The most common problem while learning a decision tree is to learn how to work on the optimal size for the resulting tree which leads to better accuracy of the models. Trees have too many branches and layers which results in overfitting of the training data. Pruning is the process that helps in preventing the overfitting of the training data.
In Pruning a decision tree means that it generally removes the subtree that is redundant and which is not used for split and get replaced by leaf nodes.
It is divided into two types:
Pre-pruning is known as Early Stopping Rules. In this method, the growth of the decision tree stops at an early stage. Here the subtree construction is halted at a particular node after calculating Gini Impurity or the Information Gain. Suppose that the example of pruning conditions has information gain(Attr)> mingain or treeDepth == MaxDepth. If it satisfies this condition then we need to prune the subtree. It will replace the decision node with a leaf node else we will continue in building the tree using the decision tree algorithm.
Another method is to stop the overfitting and also stop the tree-building process early before it starts producing leaves with very small samples. This is known as early stopping or also pre-pruning decision trees.
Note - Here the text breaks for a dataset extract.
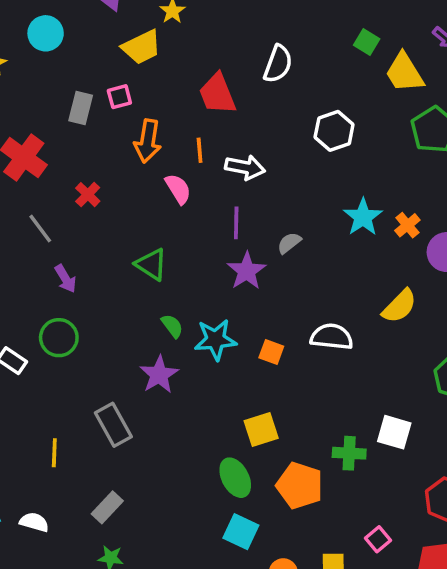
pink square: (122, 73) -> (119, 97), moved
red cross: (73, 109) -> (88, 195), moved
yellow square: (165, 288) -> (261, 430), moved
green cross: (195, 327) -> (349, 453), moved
This process has the advantage of being faster and more efficient. It also avoids generating overly complex subtrees which overfit the training data.
This method prune after the tree has been built. We can grow according to our decision tree algorithm and then prune subtrees using a bottom-up fashion. Here we will start from the bottom decision node and then based on Gini Impurity or Information Gain, we will decide whether to keep it or replace it with a leaf node.
Suppose for example we need to prune out the subtree that has the least information gain. While deciding the leaf node, we want to know what leaf our decision tree algorithm would have created if it didn’t create this decision node.
It falls under the post-pruning category. It works on calculating a Tree Score based on the Residual Sum of Squares (RSS) for the subtree, and a Tree Complexity Penalty.
Here, Tree Complexity Penalty is the function of the number of leaves in the subtree. Tree Score is defined as RSS+aT where a is alpha which is a hyperparameter we find using cross-validation, and T is the number of leaves in the subtree.
Calculate the Tree Score for all the subtrees in the decision tree and then compare it and pick the lowest tree score.
Therefore we can also observe from the equation that the value of alpha also determines the choice of the subtree because alpha value uses cross-validation. This process gets repeated until the different values of alpha gives us the sequence of trees.
The value of alpha that on average gives the lowest Tree Score is the final value of alpha. Finally, our pruned decision tree will be a tree corresponding to the final value of alpha.